WASHINGTON — Legislation being introduced Thursday in Congress would try to rein in payday lenders who offer short-term loans that often average to more than 400 percent annual percentage rates and, critics say, trap borrowers in ongoing cycles of debt.
The payday lending industry is worth $40 billion a year. The short-term loans are advertised as quick ways to get cash — usually a few hundred dollars — to tide borrowers over until their next paychecks.
Fees often are in the range of about $50 for a short-term loan of $200-$300.
"Right now payday lenders prey on people needing quick cash," said Sen. Kay Hagan, D-N.C. "They expect immediate repayment, typically within two weeks."
If borrowers are unable to make their payment, lenders offer the opportunity to take out more loans.
According to Hagan, 60 percent of payday lender customers have taken out at least 12 loans in the past year — meaning they likely are borrowing repeatedly.
Hagan, a former banker, will introduce legislation to regulate the industry from Washington.
The bill, called The Payday Lending Limitation Act of 2010, would modify the Truth in Lending Act. Hagan will introduce it as a separate measure Thursday, and again next week as an amendment to the financial regulatory overhaul bill making its way through the Senate.
Right now 16 states and the District of Columbia have passed limits on interest rates for short-term loans. They range from 17 percent to 60 percent.
The states are Arkansas, Arizona, Connecticut, Georgia, Maine, Maryland, Massachusetts, New Hampshire, New Jersey, New York, North Carolina, Ohio, Oregon, Pennsylvania, Vermont and West Virginia. Together, they include about a third of the U.S. population.
Payday lenders say their services extend credit to low-income people who otherwise might not have access to it.

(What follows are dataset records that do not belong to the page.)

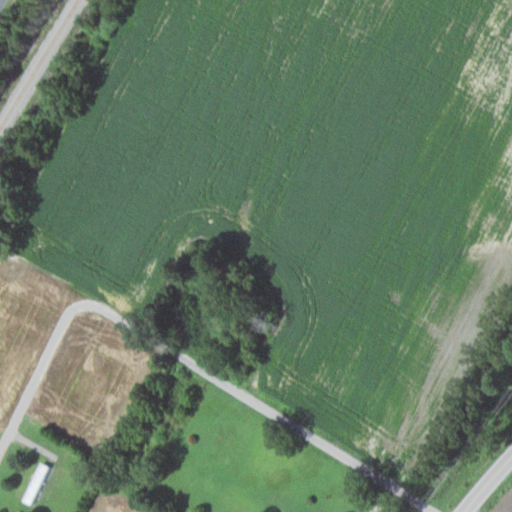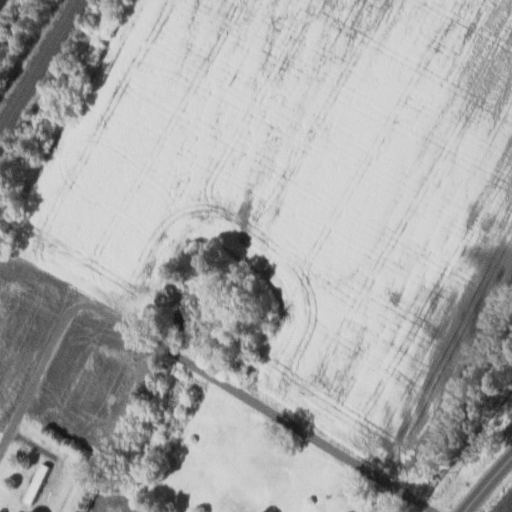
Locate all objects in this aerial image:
railway: (39, 64)
crop: (291, 195)
building: (187, 312)
road: (36, 375)
crop: (92, 381)
road: (257, 403)
road: (33, 443)
building: (38, 482)
road: (488, 484)
crop: (113, 502)
crop: (504, 503)
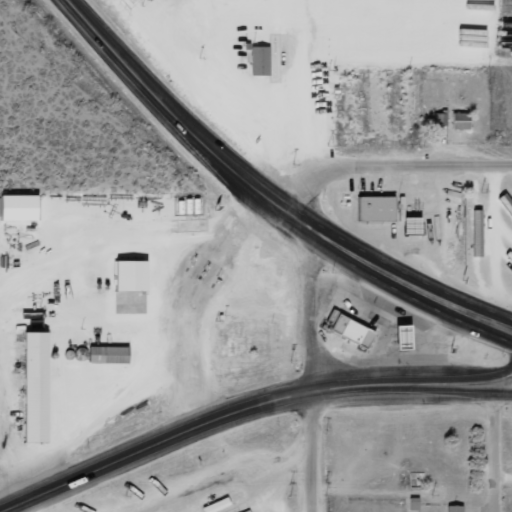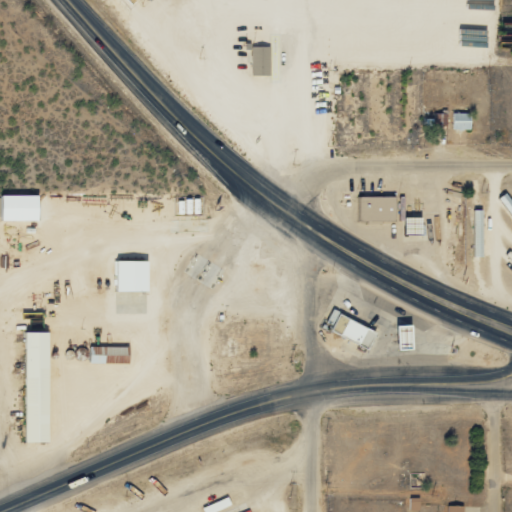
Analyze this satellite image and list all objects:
building: (261, 59)
road: (176, 114)
building: (440, 117)
building: (462, 120)
road: (392, 163)
building: (20, 206)
building: (378, 207)
road: (402, 269)
building: (132, 274)
road: (398, 285)
building: (350, 328)
building: (352, 329)
building: (406, 336)
gas station: (400, 338)
building: (400, 338)
road: (78, 354)
building: (109, 354)
road: (308, 362)
road: (477, 379)
building: (37, 386)
road: (467, 386)
road: (503, 389)
road: (212, 416)
road: (494, 450)
building: (455, 508)
building: (248, 511)
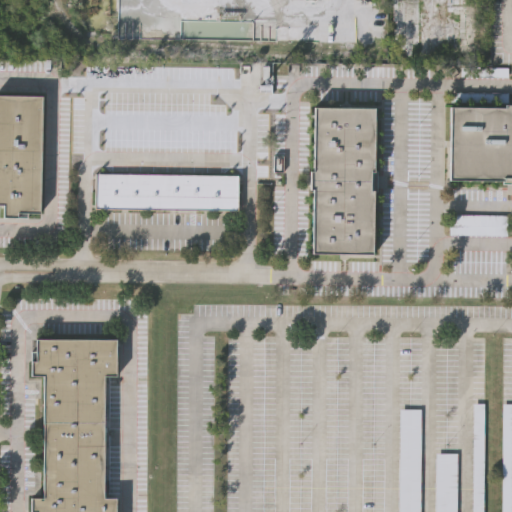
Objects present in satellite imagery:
building: (168, 71)
building: (170, 74)
road: (453, 91)
road: (166, 97)
building: (166, 126)
building: (166, 130)
road: (294, 133)
building: (481, 142)
building: (482, 145)
road: (48, 150)
building: (20, 151)
building: (22, 154)
road: (167, 154)
building: (343, 178)
building: (347, 181)
road: (396, 183)
road: (432, 185)
building: (167, 189)
building: (168, 193)
road: (472, 209)
building: (476, 224)
building: (479, 226)
building: (511, 226)
road: (167, 230)
road: (471, 246)
road: (217, 276)
road: (473, 280)
road: (74, 315)
road: (261, 324)
road: (247, 418)
road: (286, 418)
road: (322, 419)
road: (359, 420)
road: (395, 420)
road: (428, 421)
road: (466, 421)
building: (73, 423)
building: (76, 424)
road: (9, 428)
parking lot: (477, 457)
building: (477, 457)
building: (506, 457)
building: (478, 458)
parking lot: (506, 458)
building: (506, 458)
parking lot: (409, 460)
building: (409, 460)
building: (410, 461)
parking lot: (445, 481)
building: (445, 481)
building: (446, 483)
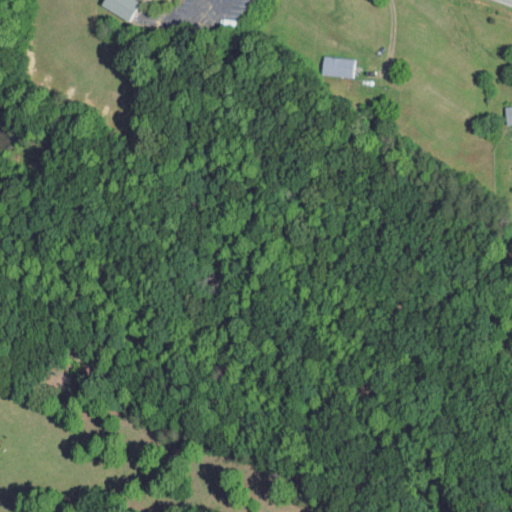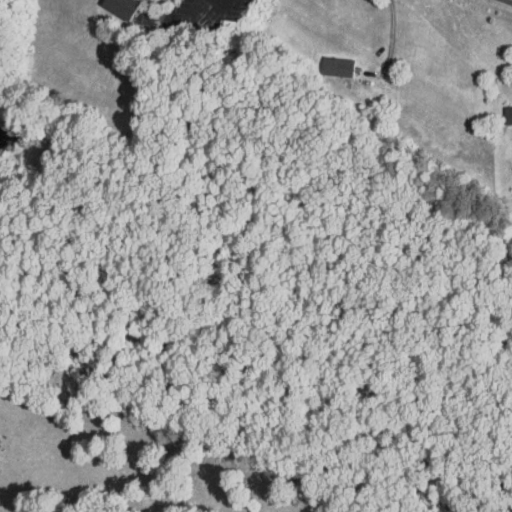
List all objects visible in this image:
building: (108, 4)
road: (209, 18)
road: (393, 34)
building: (325, 60)
building: (502, 107)
road: (31, 148)
road: (171, 174)
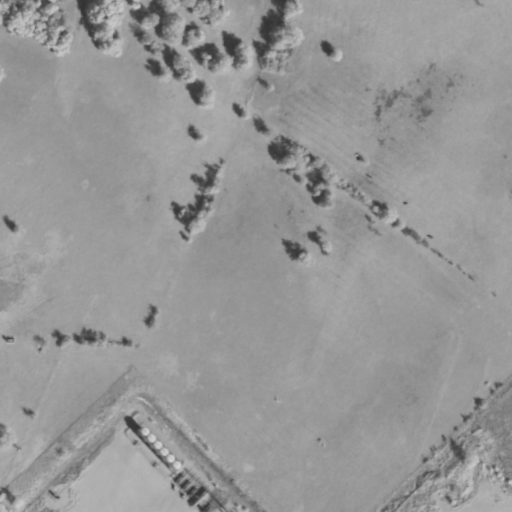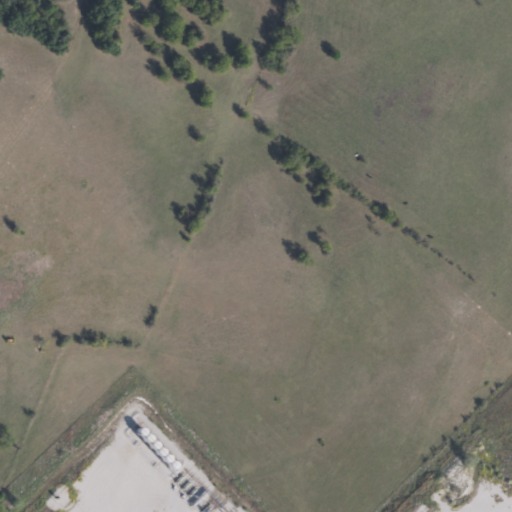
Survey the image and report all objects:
road: (482, 508)
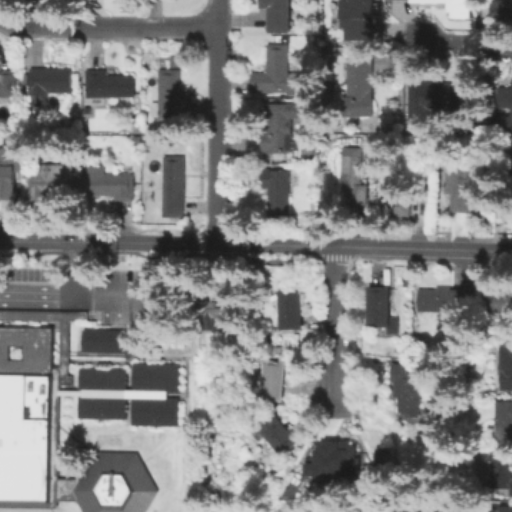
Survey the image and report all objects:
building: (454, 7)
building: (457, 7)
building: (500, 7)
building: (499, 10)
road: (218, 12)
building: (277, 15)
building: (280, 15)
building: (359, 19)
building: (356, 20)
road: (108, 28)
road: (460, 49)
building: (274, 73)
building: (281, 73)
building: (358, 82)
building: (9, 83)
building: (47, 83)
building: (50, 84)
building: (107, 84)
building: (6, 85)
building: (362, 85)
building: (111, 87)
building: (169, 93)
building: (172, 98)
building: (430, 100)
building: (439, 102)
building: (504, 109)
building: (510, 121)
building: (280, 127)
building: (281, 131)
road: (220, 135)
building: (511, 166)
building: (7, 170)
building: (511, 171)
building: (351, 176)
building: (355, 178)
building: (47, 180)
building: (107, 183)
building: (6, 184)
building: (48, 184)
building: (172, 186)
building: (113, 188)
building: (462, 188)
building: (277, 191)
building: (176, 192)
building: (278, 192)
road: (218, 245)
road: (474, 250)
road: (62, 293)
parking lot: (90, 293)
road: (115, 294)
building: (441, 299)
building: (497, 302)
building: (446, 303)
building: (498, 304)
building: (289, 309)
building: (218, 310)
building: (380, 310)
building: (219, 311)
building: (292, 311)
building: (382, 313)
road: (335, 320)
building: (505, 365)
building: (505, 369)
building: (272, 380)
building: (274, 382)
building: (406, 389)
building: (411, 390)
building: (130, 393)
road: (180, 401)
building: (502, 420)
building: (503, 422)
building: (53, 431)
building: (276, 434)
building: (278, 434)
building: (373, 438)
building: (383, 455)
building: (386, 456)
building: (59, 458)
building: (332, 460)
building: (502, 471)
building: (500, 472)
park: (287, 504)
building: (500, 508)
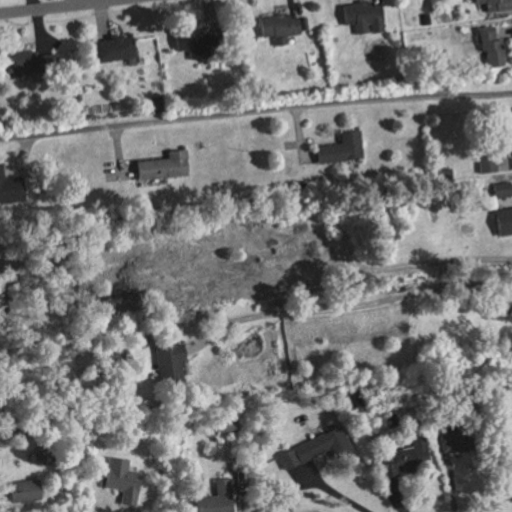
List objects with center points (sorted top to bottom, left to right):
building: (494, 5)
road: (55, 6)
building: (361, 16)
building: (276, 25)
building: (195, 40)
building: (115, 48)
building: (489, 48)
road: (255, 112)
building: (510, 132)
building: (339, 148)
building: (161, 166)
building: (500, 189)
building: (502, 220)
road: (352, 304)
building: (168, 361)
building: (455, 440)
building: (317, 447)
building: (509, 450)
building: (401, 457)
building: (119, 480)
building: (21, 491)
road: (337, 494)
building: (213, 498)
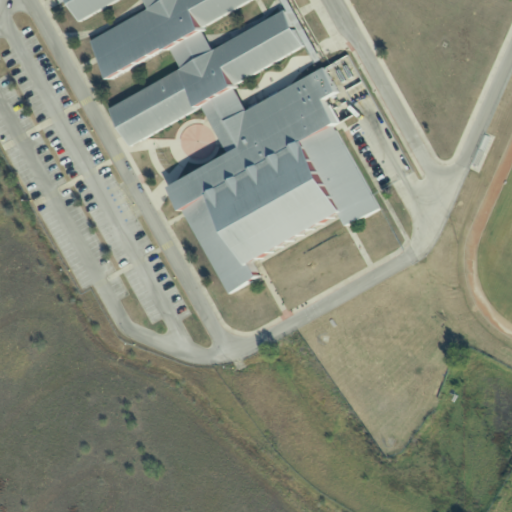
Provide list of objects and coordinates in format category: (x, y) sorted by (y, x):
road: (392, 99)
building: (232, 126)
road: (396, 171)
road: (95, 185)
road: (80, 214)
road: (243, 345)
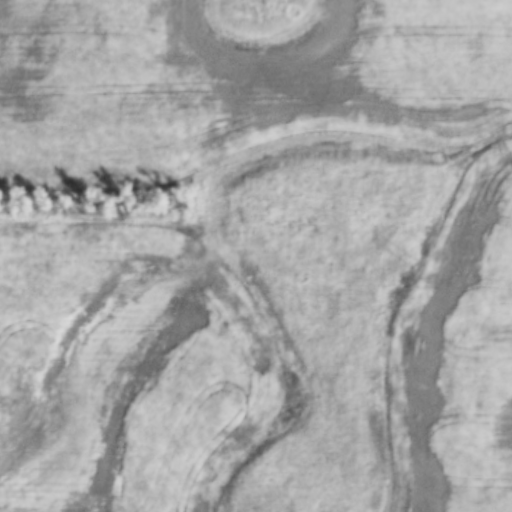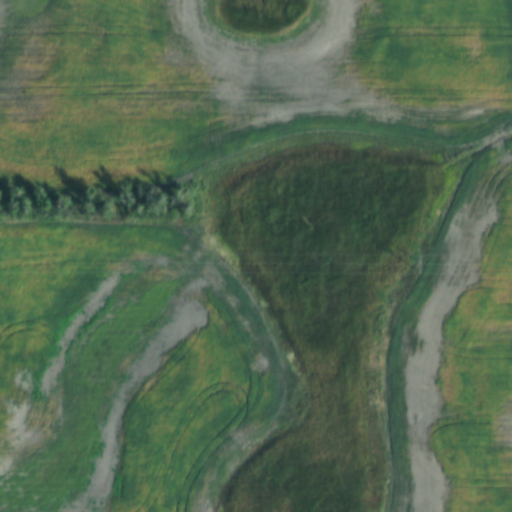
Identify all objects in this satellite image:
power tower: (409, 262)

Such borrowers often lack bank accounts or consumer credit cards.
Steven Schlein, spokesman for the Consumer Financial Services Association of America, said payday lenders had nothing to do with the financial crisis and shouldn't be part of the congressional overhaul.
"We object to any regulation by the federal government, he said. "We're already regulated by the states."
He said lenders make thin margins now, totaling $6.5 billion in revenue annually through about 110 million loans.
"Any change to our product will eliminate the product, and then where will consumers get $300 loans?" Schlein asked.
Hagan's bill would limit borrowers to six payday loans in a 12-month period. That provision reflects a rule the Federal Deposit Insurance Corp. imposed on banks that allows them to make short-term, high-cost loans, but not for longer than three months at a time.
The bill also would require lenders to offer borrowers extended repayment plans beyond those six loans, at no extra cost to the borrower, and would allow the Federal Reserve to license payday lenders.
"It will protect borrowers by ensuring short-term cash advances actually remain short-term," Hagan said in an interview Wednesday.
A law passed in 2006 effectively prohibited payday lending among active military and their families. The law was pushed by the Defense Department because it saw the debt struggles of its military members as a national security risk.